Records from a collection
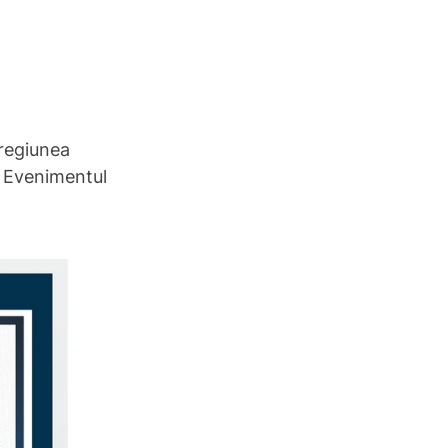
regiunea 
. Evenimentul 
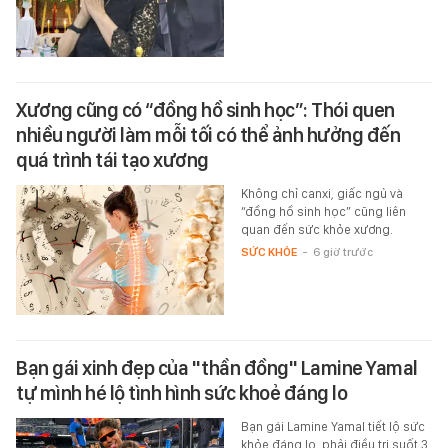
Xương cũng có “đồng hồ sinh học”: Thói quen
nhiều người làm mỗi tối có thể ảnh hưởng đến
quá trình tái tạo xương
Không chỉ canxi, giấc ngủ và
“đồng hồ sinh học” cũng liên
quan đến sức khỏe xương.
SỨC KHỎE
-
6 giờ trước
Bạn gái xinh đẹp của "thần đồng" Lamine Yamal
tự mình hé lộ tình hình sức khoẻ đáng lo
Bạn gái Lamine Yamal tiết lộ sức
khỏe đáng lo, phải điều trị suốt 3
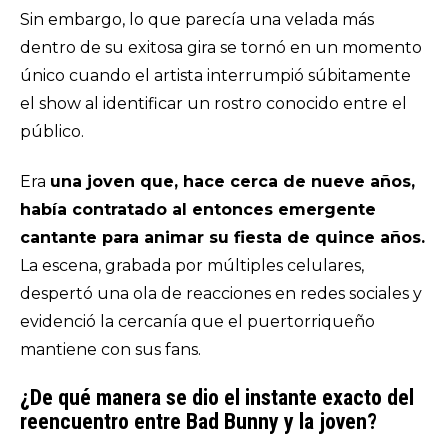
Sin embargo, lo que parecía una velada más
dentro de su exitosa gira se tornó en un momento
único cuando el artista interrumpió súbitamente
el show al identificar un rostro conocido entre el
público.
Era
una joven que, hace cerca de nueve años,
había contratado al entonces emergente
cantante para animar su fiesta de quince años.
La escena, grabada por múltiples celulares,
despertó una ola de reacciones en redes sociales y
evidenció la cercanía que el puertorriqueño
mantiene con sus fans.
¿De qué manera se dio el instante exacto del
reencuentro entre Bad Bunny y la joven?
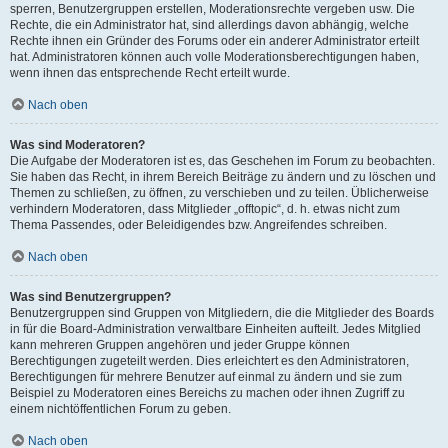
sperren, Benutzergruppen erstellen, Moderationsrechte vergeben usw. Die
Rechte, die ein Administrator hat, sind allerdings davon abhängig, welche
Rechte ihnen ein Gründer des Forums oder ein anderer Administrator erteilt
hat. Administratoren können auch volle Moderationsberechtigungen haben,
wenn ihnen das entsprechende Recht erteilt wurde.
Nach oben
Was sind Moderatoren?
Die Aufgabe der Moderatoren ist es, das Geschehen im Forum zu beobachten.
Sie haben das Recht, in ihrem Bereich Beiträge zu ändern und zu löschen und
Themen zu schließen, zu öffnen, zu verschieben und zu teilen. Üblicherweise
verhindern Moderatoren, dass Mitglieder „offtopic“, d. h. etwas nicht zum
Thema Passendes, oder Beleidigendes bzw. Angreifendes schreiben.
Nach oben
Was sind Benutzergruppen?
Benutzergruppen sind Gruppen von Mitgliedern, die die Mitglieder des Boards
in für die Board-Administration verwaltbare Einheiten aufteilt. Jedes Mitglied
kann mehreren Gruppen angehören und jeder Gruppe können
Berechtigungen zugeteilt werden. Dies erleichtert es den Administratoren,
Berechtigungen für mehrere Benutzer auf einmal zu ändern und sie zum
Beispiel zu Moderatoren eines Bereichs zu machen oder ihnen Zugriff zu
einem nichtöffentlichen Forum zu geben.
Nach oben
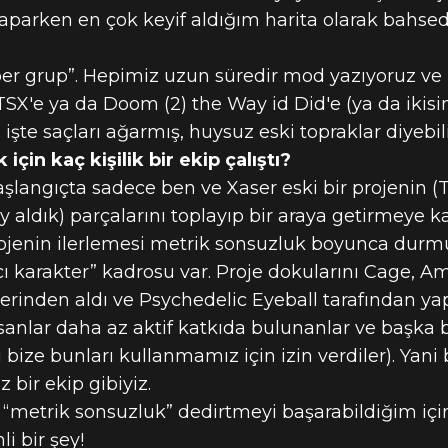
aparken en çok keyif aldığım harita olarak bahsed
üper grup”. Hepimiz uzun süredir mod yazıyoruz ve b
BTSX'e ya da Doom (2) the Way id Did'e (ya da ikisi
te saçları ağarmış, huysuz eski topraklar diyebili
çin kaç kişilik bir ekip çalıştı?
şlangıçta sadece ben ve Xaser eski bir projenin 
y aldık) parçalarını toplayıp bir araya getirmeye 
ojenin ilerlemesi metrik sonsuzluk boyunca durm
 karakter” kadrosu var. Proje dokularını Cage, Amu
erinden aldı ve Psychedelic Eyeball tarafından yap
anlar daha az aktif katkıda bulunanlar ve başka 
ki bize bunları kullanmamız için izin verdiler). Yani
 bir ekip gibiyiz.
a “metrik sonsuzluk” dedirtmeyi başarabildiğim iç
i bir şey!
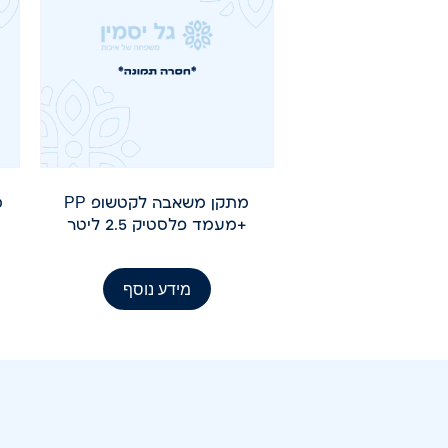
מתקן משאבה לקטשופ PP
+מעמד פלסטיק 2.5 ליטר
מידע נוסף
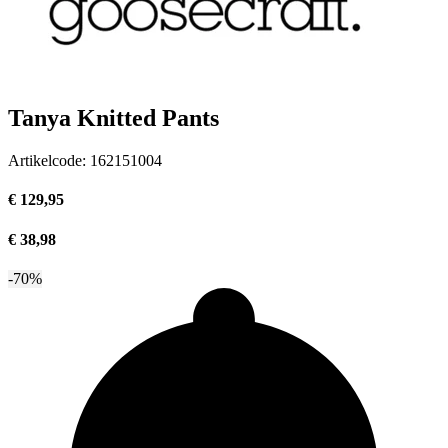
Tanya Knitted Pants
Artikelcode:
162151004
€ 129,95
€ 38,98
-70%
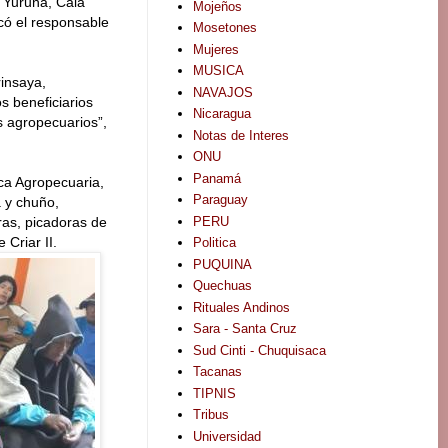
 Yuruna, Cala
Mojeños
icó el responsable
Mosetones
Mujeres
MUSICA
rinsaya,
NAVAJOS
s beneficiarios
Nicaragua
s agropecuarios”,
Notas de Interes
ONU
Panamá
ca Agropecuaria,
Paraguay
a y chuño,
PERU
ras, picadoras de
 Criar II.
Politica
PUQUINA
Quechuas
Rituales Andinos
Sara - Santa Cruz
Sud Cinti - Chuquisaca
Tacanas
TIPNIS
Tribus
Universidad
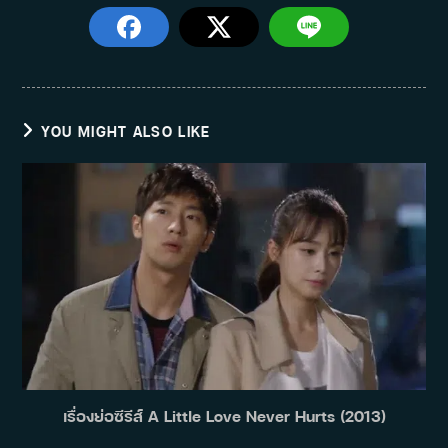
YOU MIGHT ALSO LIKE
เรื่องย่อซีรีส์ A Little Love Never Hurts (2013)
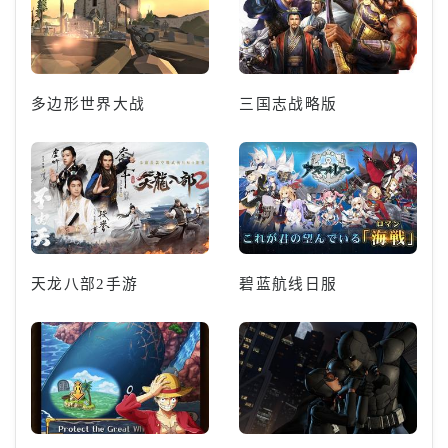
多边形世界大战
三国志战略版
天龙八部2手游
碧蓝航线日服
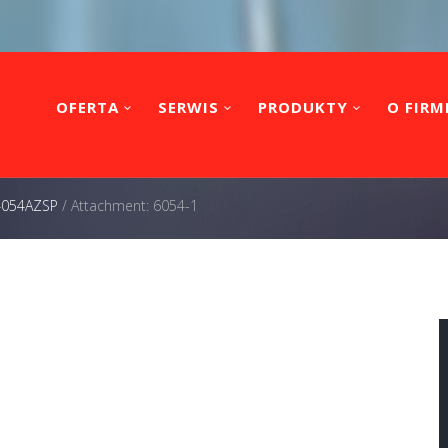
OFERTA
SERWIS
PRODUKTY
O FIRM
 4054AZSP
/
Attachment: 6054-1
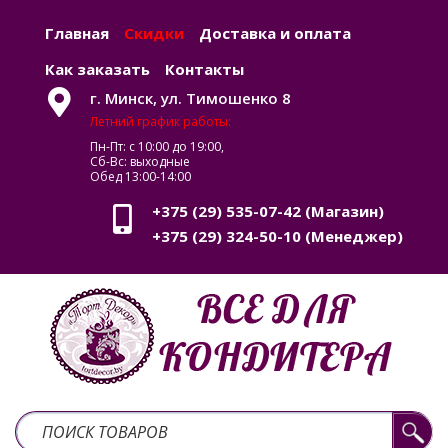
Главная
Скидки
Доставка и оплата
Как заказать
Контакты
г. Минск, ул. Тимошенко 8
Летний график работы:
Пн-Пт: с 10:00 до 19:00,
Сб-Вс: выходные
Обед 13:00-14:00
+375 (29) 535-07-42
(Магазин)
+375 (29) 324-50-10
(Менеджер)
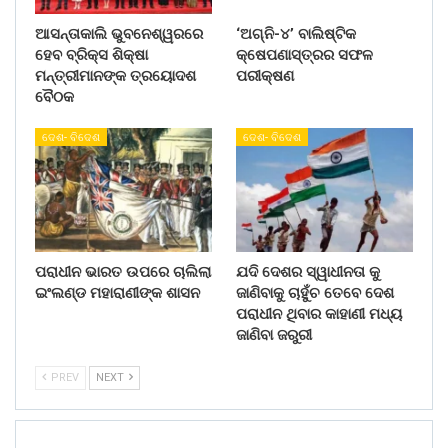
ଆସନ୍ତାକାଲି ଭୁବନେଶ୍ୱରରେ
‘ଅଗ୍ନି-୪’ ବାଲିଷ୍ଟିକ
ହେବ ବ୍ରିକ୍ସ ଶିକ୍ଷା
କ୍ଷେପଣାସ୍ତ୍ରର ସଫଳ
ମନ୍ତ୍ରୀମାନଙ୍କ ତ୍ରୟୋଦଶ
ପରୀକ୍ଷଣ
ବୈଠକ
ଦେଶ- ବିଦେଶ
ଦେଶ- ବିଦେଶ
ପରାଧୀନ ଭାରତ ଉପରେ ଚାଲିଲା
ଯଦି ଦେଶର ସ୍ୱାଧୀନତା କୁ
ଇଂଲଣ୍ଡ ମହାରାଣୀଙ୍କ ଶାସନ
ଜାଣିବାକୁ ଚାହୁଁଚ ତେବେ ଦେଶ
ପରାଧୀନ ଥିବାର କାହାଣୀ ମଧ୍ୟ
ଜାଣିବା ଜରୁରୀ
PREV
NEXT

__REQUIREMENT__
Produce the data again character for character, with the images left out.

__REPLY TO THE EXERCISE__
regiunea 
. Evenimentul 
Xương cũng có “đồng hồ sinh học”: Thói quen
nhiều người làm mỗi tối có thể ảnh hưởng đến
quá trình tái tạo xương
Không chỉ canxi, giấc ngủ và
“đồng hồ sinh học” cũng liên
quan đến sức khỏe xương.
SỨC KHỎE
-
6 giờ trước
Bạn gái xinh đẹp của "thần đồng" Lamine Yamal
tự mình hé lộ tình hình sức khoẻ đáng lo
Bạn gái Lamine Yamal tiết lộ sức
khỏe đáng lo, phải điều trị suốt 3
Sin embargo, lo que parecía una velada más
dentro de su exitosa gira se tornó en un momento
único cuando el artista interrumpió súbitamente
el show al identificar un rostro conocido entre el
público.
Era
una joven que, hace cerca de nueve años,
había contratado al entonces emergente
cantante para animar su fiesta de quince años.
La escena, grabada por múltiples celulares,
despertó una ola de reacciones en redes sociales y
evidenció la cercanía que el puertorriqueño
mantiene con sus fans.
¿De qué manera se dio el instante exacto del
reencuentro entre Bad Bunny y la joven?
sperren, Benutzergruppen erstellen, Moderationsrechte vergeben usw. Die
Rechte, die ein Administrator hat, sind allerdings davon abhängig, welche
Rechte ihnen ein Gründer des Forums oder ein anderer Administrator erteilt
hat. Administratoren können auch volle Moderationsberechtigungen haben,
wenn ihnen das entsprechende Recht erteilt wurde.
Nach oben
Was sind Moderatoren?
Die Aufgabe der Moderatoren ist es, das Geschehen im Forum zu beobachten.
Sie haben das Recht, in ihrem Bereich Beiträge zu ändern und zu löschen und
Themen zu schließen, zu öffnen, zu verschieben und zu teilen. Üblicherweise
verhindern Moderatoren, dass Mitglieder „offtopic“, d. h. etwas nicht zum
Thema Passendes, oder Beleidigendes bzw. Angreifendes schreiben.
Nach oben
Was sind Benutzergruppen?
Benutzergruppen sind Gruppen von Mitgliedern, die die Mitglieder des Boards
in für die Board-Administration verwaltbare Einheiten aufteilt. Jedes Mitglied
kann mehreren Gruppen angehören und jeder Gruppe können
Berechtigungen zugeteilt werden. Dies erleichtert es den Administratoren,
Berechtigungen für mehrere Benutzer auf einmal zu ändern und sie zum
Beispiel zu Moderatoren eines Bereichs zu machen oder ihnen Zugriff zu
einem nichtöffentlichen Forum zu geben.
Nach oben
aparken en çok keyif aldığım harita olarak bahsed
üper grup”. Hepimiz uzun süredir mod yazıyoruz ve b
BTSX'e ya da Doom (2) the Way id Did'e (ya da ikisi
te saçları ağarmış, huysuz eski topraklar diyebili
çin kaç kişilik bir ekip çalıştı?
şlangıçta sadece ben ve Xaser eski bir projenin 
y aldık) parçalarını toplayıp bir araya getirmeye 
ojenin ilerlemesi metrik sonsuzluk boyunca durm
 karakter” kadrosu var. Proje dokularını Cage, Amu
erinden aldı ve Psychedelic Eyeball tarafından yap
anlar daha az aktif katkıda bulunanlar ve başka 
ki bize bunları kullanmamız için izin verdiler). Yani
 bir ekip gibiyiz.
a “metrik sonsuzluk” dedirtmeyi başarabildiğim iç
i bir şey!
מתקן משאבה לקטשופ PP
+מעמד פלסטיק 2.5 ליטר
מידע נוסף
Tanya Knitted Pants
Artikelcode:
162151004
€ 129,95
€ 38,98
-70%
 Yuruna, Cala
Mojeños
icó el responsable
Mosetones
Mujeres
MUSICA
rinsaya,
NAVAJOS
s beneficiarios
Nicaragua
s agropecuarios”,
Notas de Interes
ONU
Panamá
ca Agropecuaria,
Paraguay
a y chuño,
PERU
ras, picadoras de
 Criar II.
Politica
PUQUINA
Quechuas
Rituales Andinos
Sara - Santa Cruz
Sud Cinti - Chuquisaca
Tacanas
TIPNIS
Tribus
Universidad
YOU MIGHT ALSO LIKE
เรื่องย่อซีรีส์ A Little Love Never Hurts (2013)
多边形世界大战
三国志战略版
天龙八部2手游
碧蓝航线日服
OFERTA
SERWIS
PRODUKTY
O FIRM
 4054AZSP
/
Attachment: 6054-1
Главная
Скидки
Доставка и оплата
Как заказать
Контакты
г. Минск, ул. Тимошенко 8
Летний график работы:
Пн-Пт: с 10:00 до 19:00,
Сб-Вс: выходные
Обед 13:00-14:00
+375 (29) 535-07-42
(Магазин)
+375 (29) 324-50-10
(Менеджер)
ଆସନ୍ତାକାଲି ଭୁବନେଶ୍ୱରରେ
‘ଅଗ୍ନି-୪’ ବାଲିଷ୍ଟିକ
ହେବ ବ୍ରିକ୍ସ ଶିକ୍ଷା
କ୍ଷେପଣାସ୍ତ୍ରର ସଫଳ
ମନ୍ତ୍ରୀମାନଙ୍କ ତ୍ରୟୋଦଶ
ପରୀକ୍ଷଣ
ବୈଠକ
ଦେଶ- ବିଦେଶ
ଦେଶ- ବିଦେଶ
ପରାଧୀନ ଭାରତ ଉପରେ ଚାଲିଲା
ଯଦି ଦେଶର ସ୍ୱାଧୀନତା କୁ
ଇଂଲଣ୍ଡ ମହାରାଣୀଙ୍କ ଶାସନ
ଜାଣିବାକୁ ଚାହୁଁଚ ତେବେ ଦେଶ
ପରାଧୀନ ଥିବାର କାହାଣୀ ମଧ୍ୟ
ଜାଣିବା ଜରୁରୀ
PREV
NEXT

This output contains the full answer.